Certaines écoles de Greystones, en Irlande, ont convenu avec les parents d’interdire l’utilisation des smartphones par les enfants jusqu’à l’âge de 14 ans.
Comment les smartphones changent le stade de l’enfance
Avant de lancer cette initiative dans les écoles de Greystones, dans le comté de Wicklow, la direction avait fait circuler un questionnaire auprès des parents, souvent préoccupés par le nombre croissant d’enfants souffrant d’anxiété et d’addiction au téléphone portable.
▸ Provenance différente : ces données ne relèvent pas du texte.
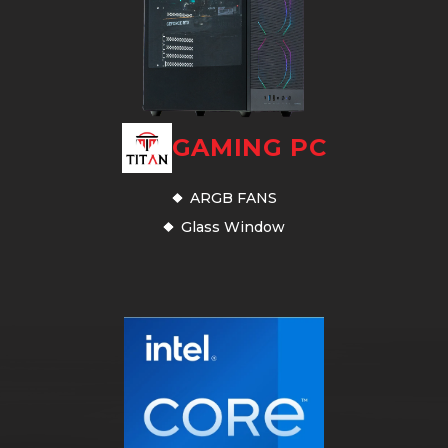
GAMING PC
ARGB FANS
Glass Window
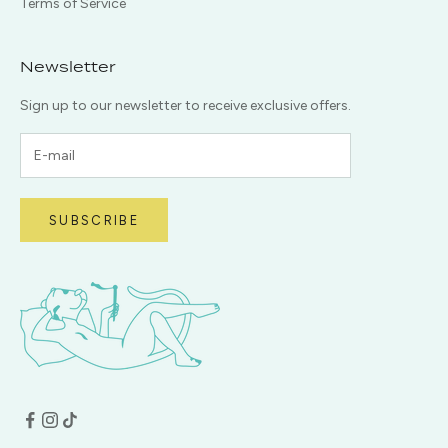
Terms of Service
Newsletter
Sign up to our newsletter to receive exclusive offers.
SUBSCRIBE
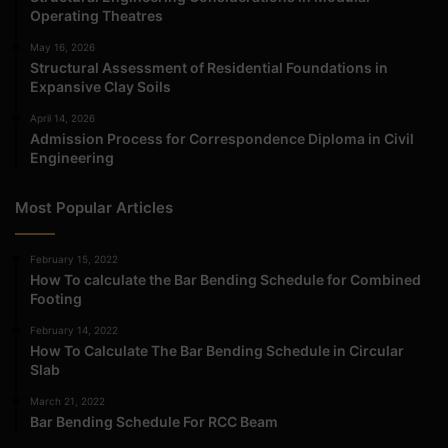
Operating Theatres
May 16, 2026
Structural Assessment of Residential Foundations in
Expansive Clay Soils
April 14, 2026
Admission Process for Correspondence Diploma in Civil
Engineering
Most Popular Articles
February 15, 2022
How To calculate the Bar Bending Schedule for Combined
Footing
February 14, 2022
How To Calculate The Bar Bending Schedule in Circular
Slab
March 21, 2022
Bar Bending Schedule For RCC Beam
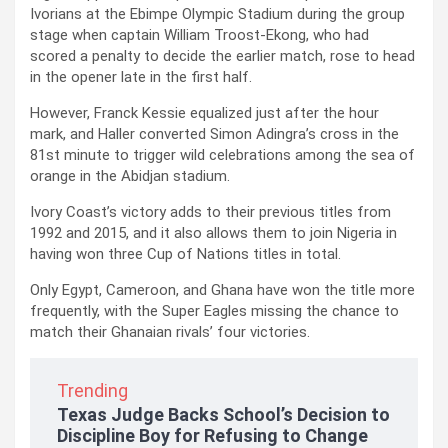
Ivorians at the Ebimpe Olympic Stadium during the group
stage when captain William Troost-Ekong, who had
scored a penalty to decide the earlier match, rose to head
in the opener late in the first half.
However, Franck Kessie equalized just after the hour
mark, and Haller converted Simon Adingra’s cross in the
81st minute to trigger wild celebrations among the sea of
orange in the Abidjan stadium.
Ivory Coast’s victory adds to their previous titles from
1992 and 2015, and it also allows them to join Nigeria in
having won three Cup of Nations titles in total.
Only Egypt, Cameroon, and Ghana have won the title more
frequently, with the Super Eagles missing the chance to
match their Ghanaian rivals’ four victories.
Trending
Texas Judge Backs School’s Decision to
Discipline Boy for Refusing to Change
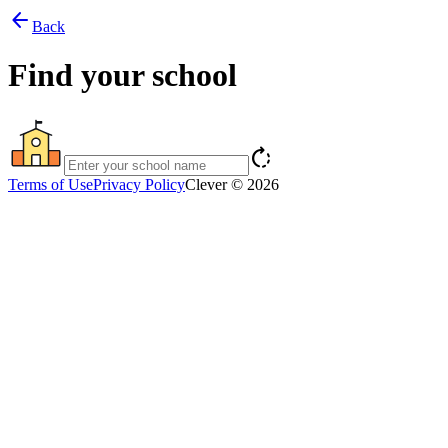
arrow_back
Back
Find your school
rotate_right
Terms of Use
Privacy Policy
Clever © 2026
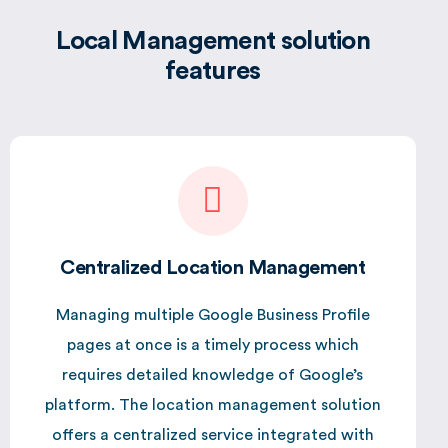
Local Management solution
features
Centralized Location Management
Managing multiple Google Business Profile
pages at once is a timely process which
requires detailed knowledge of Google’s
platform. The location management solution
offers a centralized service integrated with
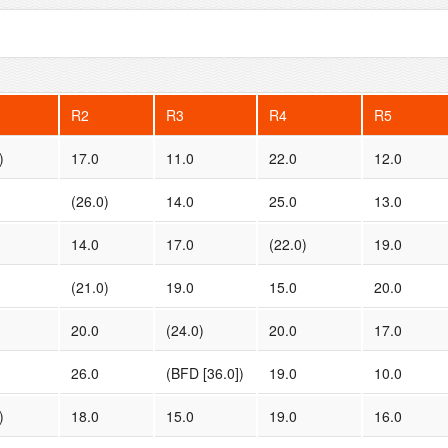
R2
R3
R4
R5
)
17.0
11.0
22.0
12.0
(26.0)
14.0
25.0
13.0
14.0
17.0
(22.0)
19.0
(21.0)
19.0
15.0
20.0
20.0
(24.0)
20.0
17.0
26.0
(BFD [36.0])
19.0
10.0
)
18.0
15.0
19.0
16.0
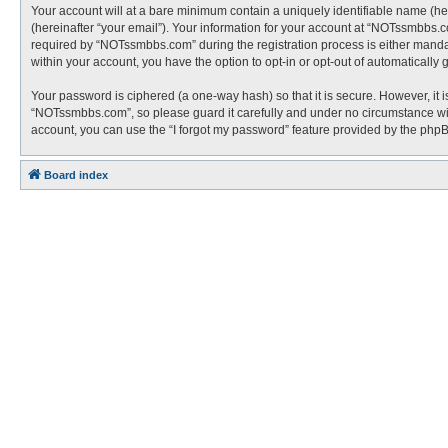
Your account will at a bare minimum contain a uniquely identifiable name (he
(hereinafter “your email”). Your information for your account at “NOTssmbbs.
required by “NOTssmbbs.com” during the registration process is either mandato
within your account, you have the option to opt-in or opt-out of automaticall
Your password is ciphered (a one-way hash) so that it is secure. However, i
“NOTssmbbs.com”, so please guard it carefully and under no circumstance wil
account, you can use the “I forgot my password” feature provided by the php
Board index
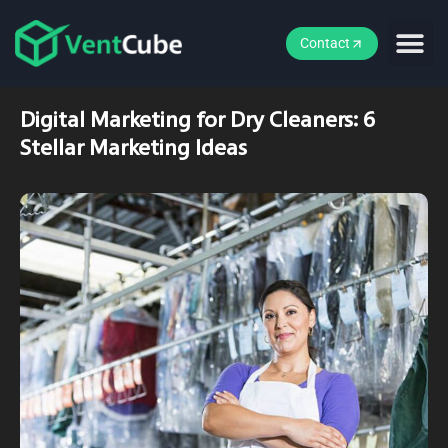
Contact
Digital Marketing for Dry Cleaners: 6
Stellar Marketing Ideas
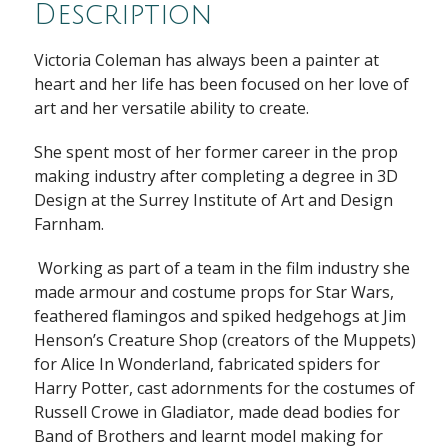
Description
Victoria Coleman has always been a painter at
heart and her life has been focused on her love of
art and her versatile ability to create.
She spent most of her former career in the prop
making industry after completing a degree in 3D
Design at the Surrey Institute of Art and Design
Farnham.
Working as part of a team in the film industry she
made armour and costume props for Star Wars,
feathered flamingos and spiked hedgehogs at Jim
Henson’s Creature Shop (creators of the Muppets)
for Alice In Wonderland, fabricated spiders for
Harry Potter, cast adornments for the costumes of
Russell Crowe in Gladiator, made dead bodies for
Band of Brothers and learnt model making for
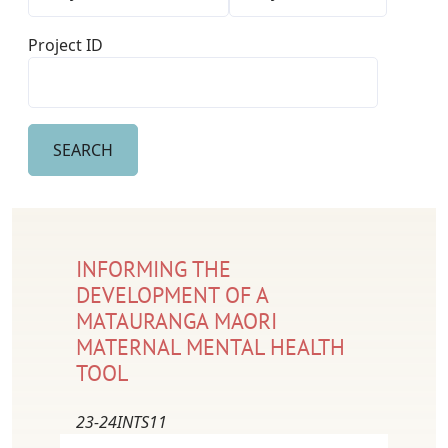
Project ID
INFORMING THE
DEVELOPMENT OF A
MATAURANGA MAORI
MATERNAL MENTAL HEALTH
TOOL
23-24INTS11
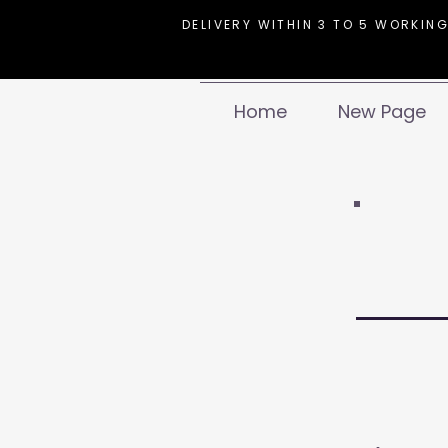
DELIVERY WITHIN 3 TO 5 WORKING
Home
New Page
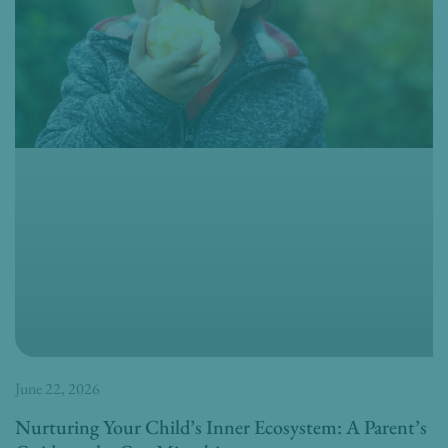
June 22, 2026
Nurturing Your Child’s Inner Ecosystem: A Parent’s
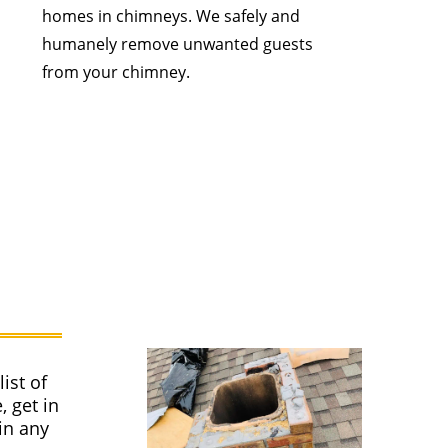
homes in chimneys. We safely and
humanely remove unwanted guests
from your chimney.
ist of
, get in
in any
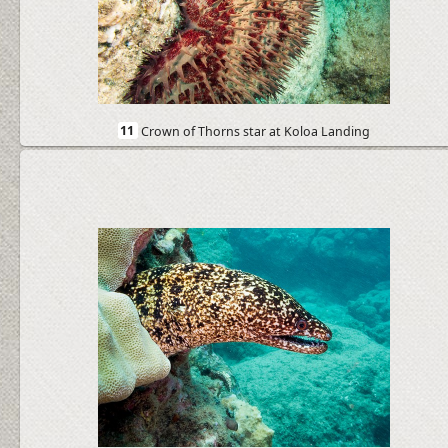
11
Crown of Thorns star at Koloa Landing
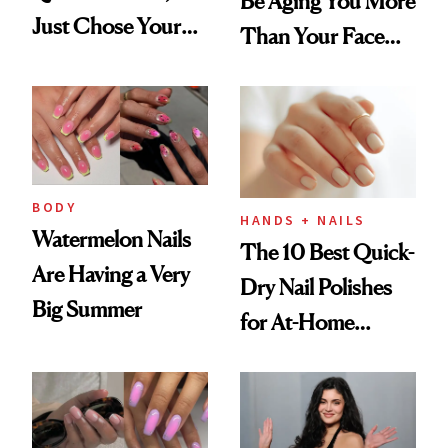
Be Aging You More
Just Chose Your
Than Your Face—
August Color
Here's the
Injectable Solution
BODY
HANDS + NAILS
Watermelon Nails
The 10 Best Quick-
Are Having a Very
Dry Nail Polishes
Big Summer
for At-Home
Manicures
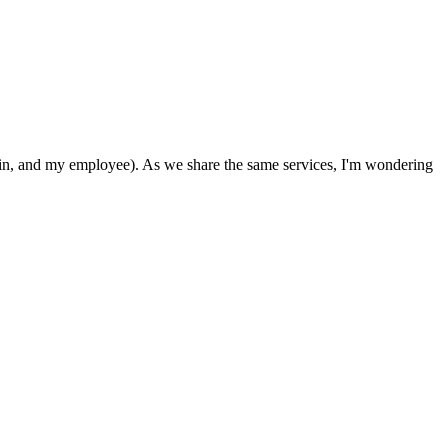
in, and my employee). As we share the same services, I'm wondering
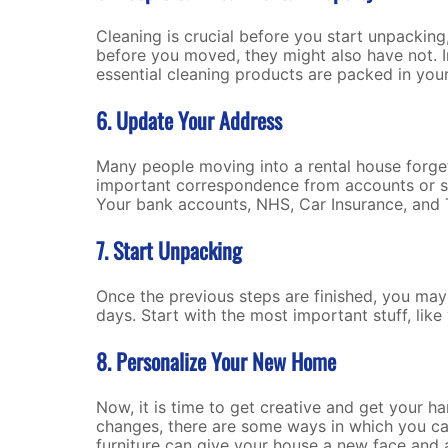
Cleaning is crucial before you start unpackin
before you moved, they might also have not. I
essential cleaning products are packed in your 
6. Update Your Address
Many people moving into a rental house forget
important correspondence from accounts or ser
Your bank accounts, NHS, Car Insurance, and 
7. Start Unpacking
Once the previous steps are finished, you may
days. Start with the most important stuff, lik
8. Personalize Your New Home
Now, it is time to get creative and get your h
changes, there are some ways in which you can
furniture can give your house a new face and a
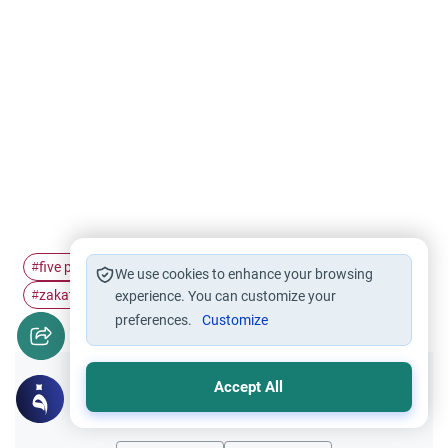
five pillars of…
Islamic economics
charity in islam
#
#
#
We use cookies to enhance your browsing
zakat and sadaqah
wealth in islam
#
experience. You can customize your
#
preferences.
Customize
Accept All
Did you like this content?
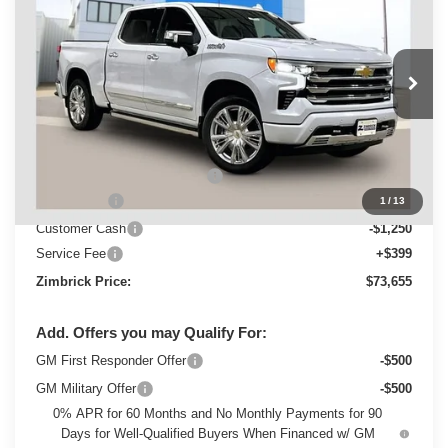
ZIMBRICK PRICE
Special Offer
VIN:
1GCUKJEL0TZ430583
Stock:
C260713
Model:
CK10543
Ext.
Int.
In Stock
Less
MSRP:
$82,264
Price reduction below MSRP:
-$5,758
Bonus Cash
-$2,000
1
/
13
Customer Cash
-$1,250
Service Fee
+$399
Zimbrick Price:
$73,655
Add. Offers you may Qualify For:
GM First Responder Offer
-$500
GM Military Offer
-$500
0% APR for 60 Months and No Monthly Payments for 90
Days for Well-Qualified Buyers When Financed w/ GM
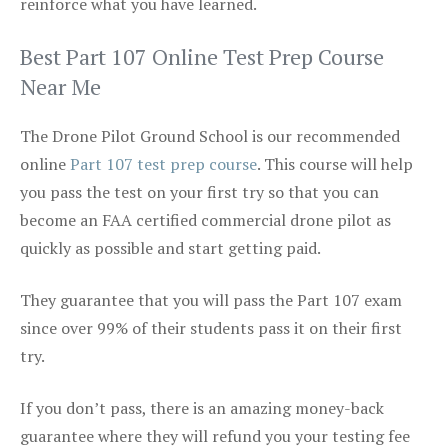
reinforce what you have learned.
Best Part 107 Online Test Prep Course
Near Me
The Drone Pilot Ground School is our recommended
online
Part 107 test prep course
. This course will help
you pass the test on your first try so that you can
become an FAA certified commercial drone pilot as
quickly as possible and start getting paid.
They guarantee that you will pass the Part 107 exam
since over 99% of their students pass it on their first
try.
If you don’t pass, there is an amazing money-back
guarantee where they will refund you your testing fee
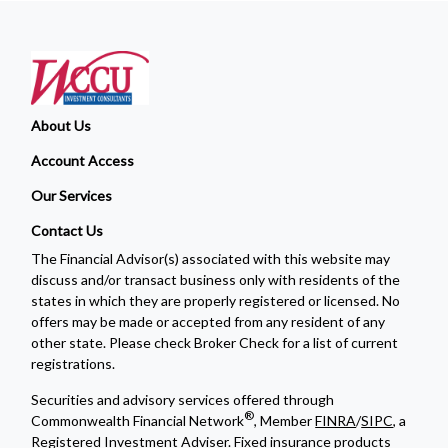
About Us
Account Access
Our Services
Contact Us
The Financial Advisor(s) associated with this website may
discuss and/or transact business only with residents of the
states in which they are properly registered or licensed. No
offers may be made or accepted from any resident of any
other state. Please check Broker Check for a list of current
registrations.
Securities and advisory services offered through
®
Commonwealth Financial Network
, Member
FINRA
/
SIPC
, a
Registered Investment Adviser. Fixed insurance products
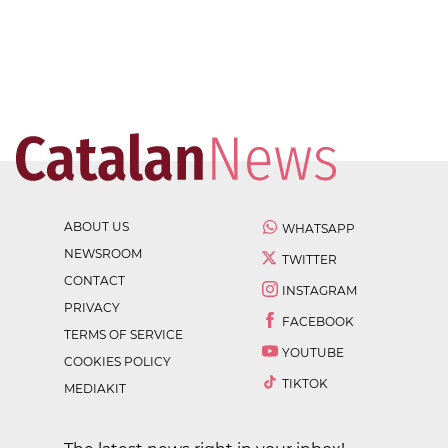
ABOUT US
WHATSAPP
NEWSROOM
TWITTER
CONTACT
INSTAGRAM
PRIVACY
FACEBOOK
TERMS OF SERVICE
YOUTUBE
COOKIES POLICY
TIKTOK
MEDIAKIT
Les parents étaient conscients de l’impact de la période Covid, mais l’utilisation et la mode des smartphones, qui sont devenus un moyen d’inclusion sociale même pour les enfants, ont eu une influence tout aussi importante.
La crainte que l’exclusion ne compromette l’humeur des plus jeunes et la peur qu’ils n’entrent en contact avec du matériel pour adultes ont fait naître le désir d’unir les forces pour améliorer cette période délicate et précieuse qu’est l’enfance.
Selon Rachel Harper, directrice de l’école St Patrick, l’enfance est de plus en plus courte et les enfants, qui auraient dû profiter de leurs jeunes années loin des préoccupations sociales, commencent à ressentir le poids d’être considérés comme « différents » simplement parce qu’ils n’ont pas de smartphone.
Une solution commune appelée à se développer de plus en plus
Des tentatives ont été faites dans le passé pour interdire l’utilisation des téléphones portables à l’intérieur des écoles, mais cela n’a pas donné de grands résultats, tout en permettant aux enfants de les posséder et de les utiliser en dehors des murs de l’école et, par conséquent, d’en faire un moyen d’inclusion ou d’exclusion sociale.
Pensant un peu plus grand, les associations de parents d’élèves de pas moins de huit écoles de la ville de Greystones ont décidé de rejoindre l’initiative « It takes a Village » qui vise non seulement à limiter l’usage des smartphones par les enfants jusqu’à l’école secondaire (en Irlande, cela équivaut à l’âge de 12-13 ans), mais suit également de nombreuses autres initiatives.
Cette initiative a commencé comme un projet volontaire, dans lequel les parents ne sont pas obligés de ne pas donner ou laisser leurs enfants utiliser leurs téléphones portables, mais peuvent décider de le faire volontairement, et selon les mots de la directrice, il semble que le pourcentage de parents qui adhèrent est tel que la majorité des enfants n’ont pas de smartphones.
Les premiers résultats positifs et les louanges de l’initiative ont déjà commencé à arriver, à commencer par Nikkie Barrie, mère d’un garçon de 11 ans, qui admet qu’il lui est beaucoup plus facile de refuser un téléphone à son enfant en sachant que la plupart des parents ont fait de même avec le leur, et qui espère que le code d’interdiction des smartphones sera étendu aux premières années de l’école secondaire.
En Italie aussi, les premières initiatives sans smartphone ont fleuri ces dernières années dans certaines écoles, à l’initiative des parents et des écoles : à Milan, Bologne, Latina et dans de nombreuses autres villes.